Quick and Powerful

Quick and Powerful September 3, 2012

And so another Labor Day comes, bringing the end to summer.  May the next summer bring more jobs to those who need them, and some recovery to the household income of those who do have jobs

Now, back to the BoM. I have been wandering around in the BoM looking, from the perspective of a reader of the NT, at how the BoM uses the biblical text. Those who’ve been around for a bit know that sometimes there’s no change and sometimes there’s some significant change, usually in a fashion that makes the idea in the NT “friendlier” to a modern reader. Here we have a case in which new wine has definitely been poured into an old wineskin — and in a timely fashion, too, as Helaman 1-5 was the GD lesson on Sunday.

When the author of Hebrews wanted to exhort his readers to get with the gospel program, among other things he pointed out that the word of God is not something that can be fooled, or fooled with:

Indeed, the word of God is living and active, sharper than any two-edged sword, piercing until it divides soul from spirit, joints from marrow; it is able to judge the thoughts and intentions of the heart.

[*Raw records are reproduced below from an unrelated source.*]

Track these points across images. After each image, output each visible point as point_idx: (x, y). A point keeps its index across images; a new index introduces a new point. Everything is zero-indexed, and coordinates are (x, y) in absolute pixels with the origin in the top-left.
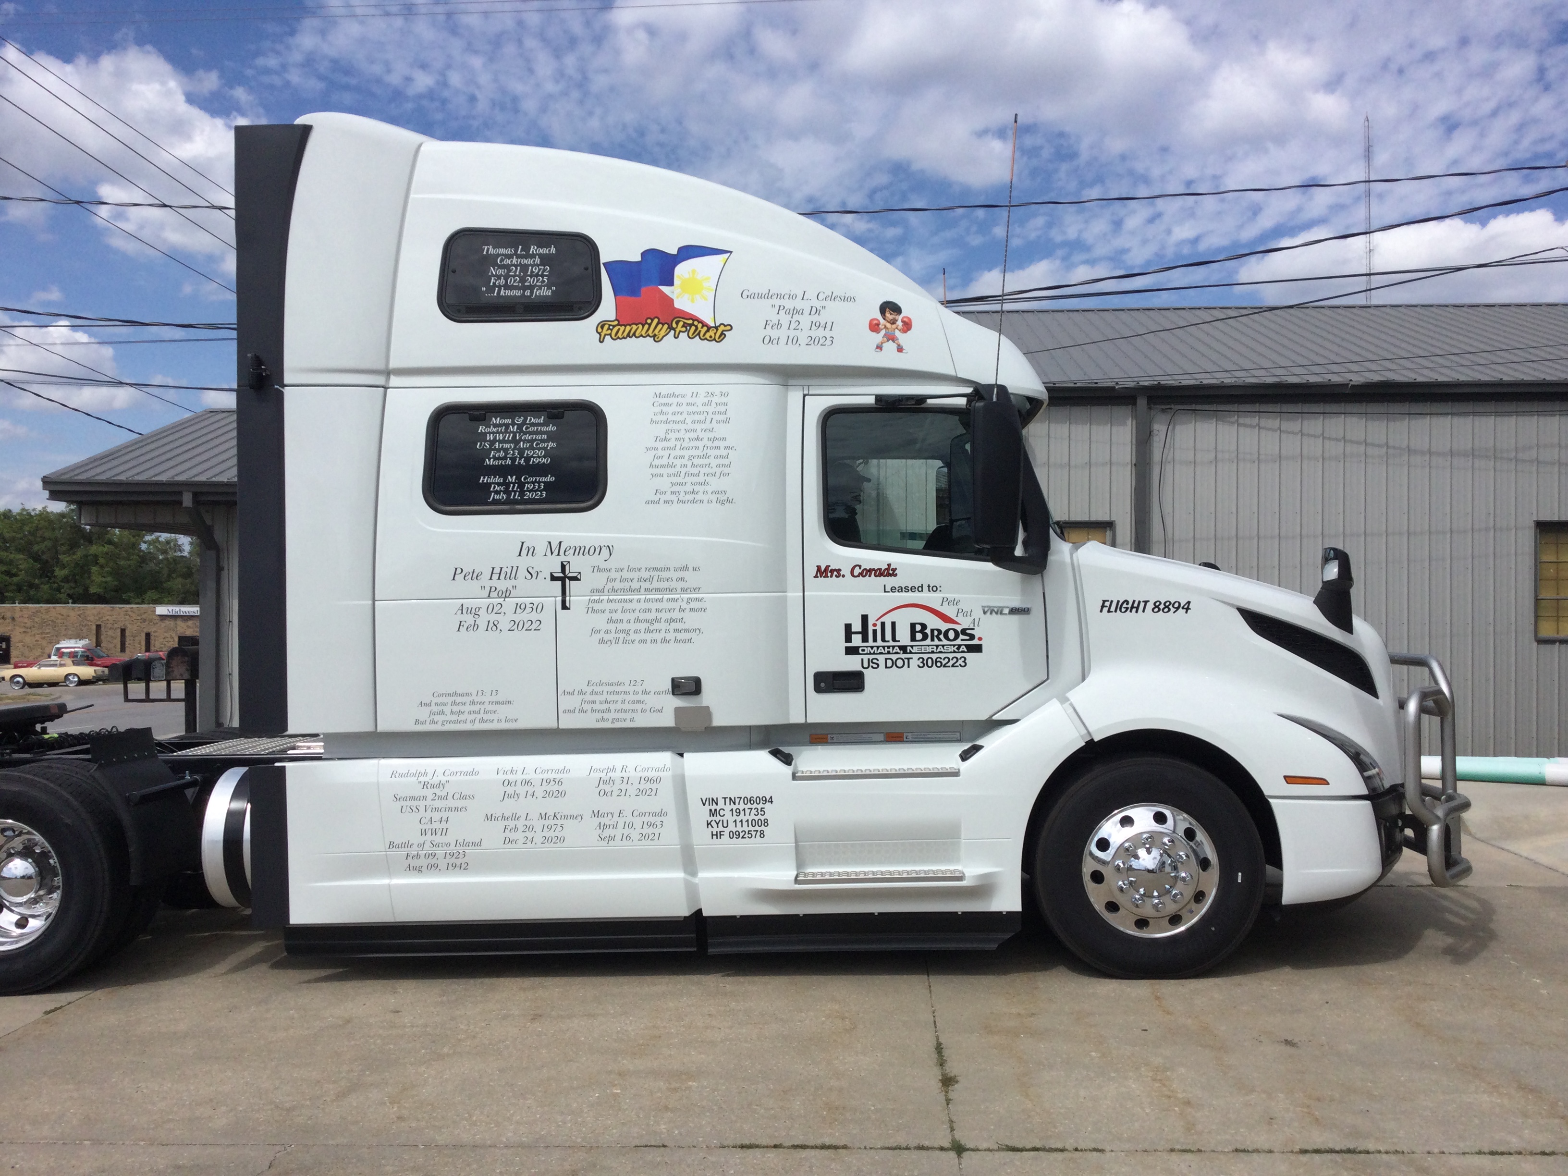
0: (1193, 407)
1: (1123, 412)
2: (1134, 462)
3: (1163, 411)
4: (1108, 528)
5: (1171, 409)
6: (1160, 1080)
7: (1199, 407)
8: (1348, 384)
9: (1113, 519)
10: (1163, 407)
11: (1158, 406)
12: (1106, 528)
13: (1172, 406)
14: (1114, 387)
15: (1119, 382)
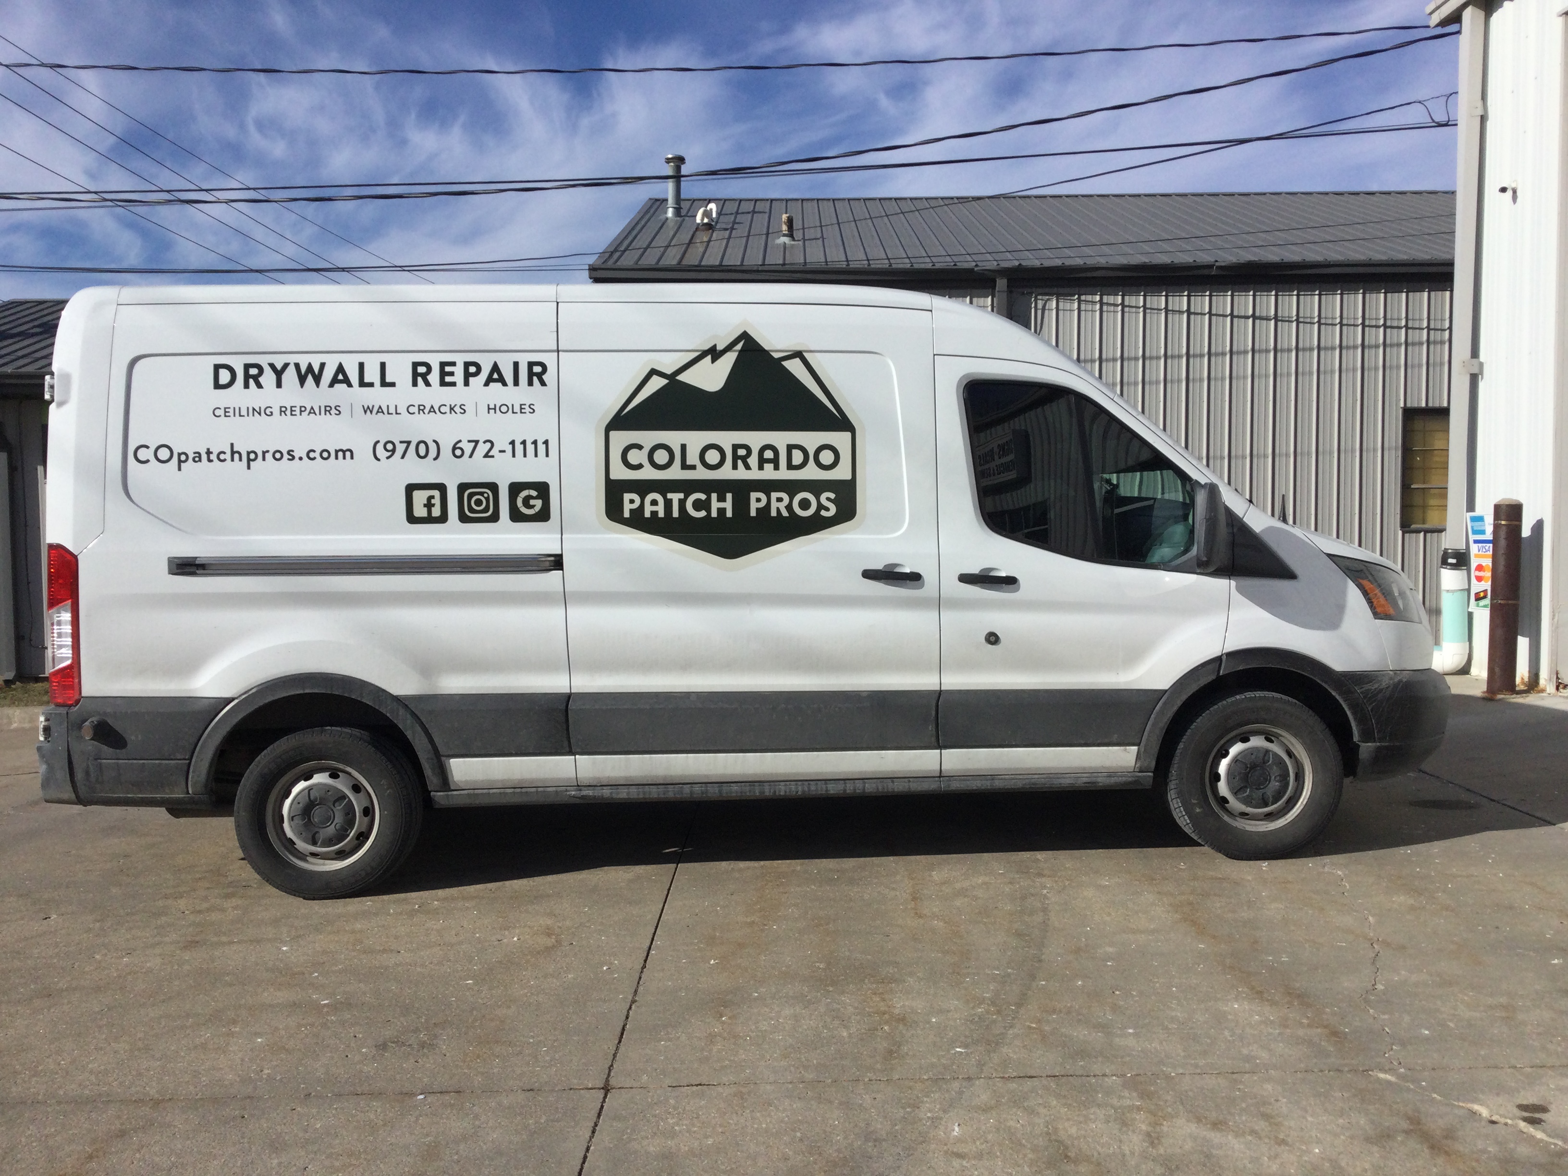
0: (1057, 290)
1: (981, 296)
3: (1024, 293)
5: (1032, 293)
6: (880, 994)
7: (1062, 290)
10: (1026, 291)
11: (1018, 290)
13: (1034, 290)
14: (973, 269)
15: (979, 264)
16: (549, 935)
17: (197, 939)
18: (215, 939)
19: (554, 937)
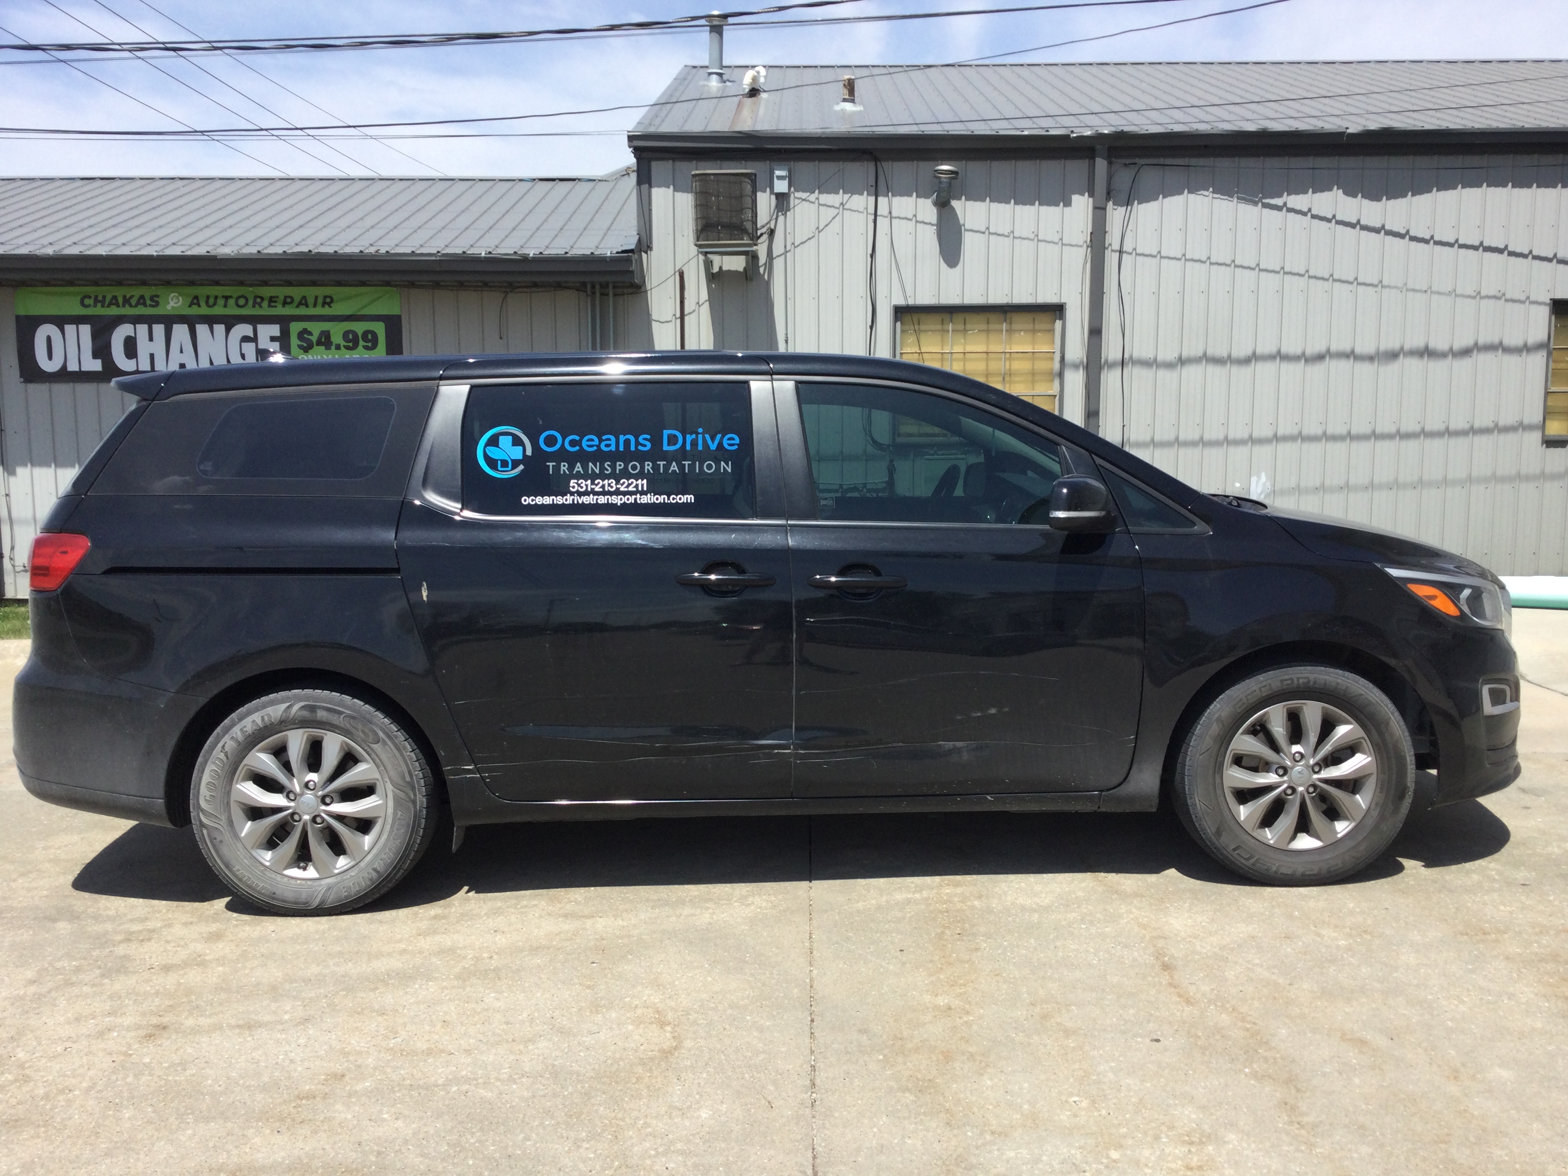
0: (1161, 161)
1: (1076, 168)
2: (1090, 230)
3: (1126, 165)
4: (1058, 313)
5: (1135, 164)
7: (1169, 161)
8: (1344, 133)
9: (1063, 301)
10: (1128, 161)
11: (1119, 161)
12: (1055, 311)
13: (1137, 160)
14: (1069, 136)
15: (1075, 130)
16: (662, 1024)
17: (165, 1020)
18: (190, 1022)
19: (669, 1028)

And before him no creature is hidden, but all are naked and laid bare to the eyes of the one to whom we must render an account. (Heb 4:12-13 NRS)

And here it is in the KJV, which is closer to the text of the BoM. Note in particular the standout phrase “quick and powerful:”

For the word of God is quick, and powerful, and sharper than any two-edged sword, piercing even to the dividing asunder of soul and spirit, and of the joints and marrow, and is a discerner of the thoughts and intents of the heart. Neither is there any creature that is not manifest in his sight: but all things are naked and opened unto the eyes of him with whom we have to do. (Heb 4:12-13 KJV)

The basic image is that of a two-edged sword. Now we moderns don’t use swords, two-edged or otherwise, unless we’re in a real bind. And in fact, I’d be surprised if all that many folks who read this blog have ever seen a real, serious, two-edged sword outside of a museum. So you can bet that when the BoM uses this verse, the sword business is changed:

Yea, we see that whosoever will may lay hold upon the word of God, which is quick and powerful, like a light saber…

Haha, no, that’s not it! If it were, it would be quite amazing. But here it is:

Yea, we see that whosoever will may lay hold upon the word of God, which is quick and powerful, which shall divide asunder all the cunning and the snares and the wiles of the devil, and lead the man of Christ in a strait and narrow course across that everlasting gulf of misery which is prepared to engulf the wicked — And land their souls, yea, their immortal souls, at the right hand of God in the kingdom of heaven, to sit down with Abraham, and Isaac, and with Jacob, and with all our holy fathers, to go no more out. (Hel 3:29-30)

See, all that sword business is gone! But even more interesting is the matter of by whom this “quick and powerful” word of God is used, and the identity of its target. In the NT, it’s the means by which God determines the kind of folks we are. We’re judged against the word of God, and its power to discern the character of the human heart is metaphorically portrayed by the ability to separate soul and spirit or joint and marrow.   In the BoM, the word of God has not lost any of its power to puncture pretensions or rend rationalizations.  However,  we use it ourselves to judge the thoughts and intents of other people, and in particular those who would exhort us to do some thing or make some choice in their favor.  In short, it’s one of God’s gifts to his children, to enable them to separate serious discussion from empty, deceptive rhetoric, which the BoM always associates with the devil.

And gracious me, it’s Labor Day and the beginning of  open BS Season  the end of the quadrennial American political season! Every four years, too, at just about this same time of the year. Heh.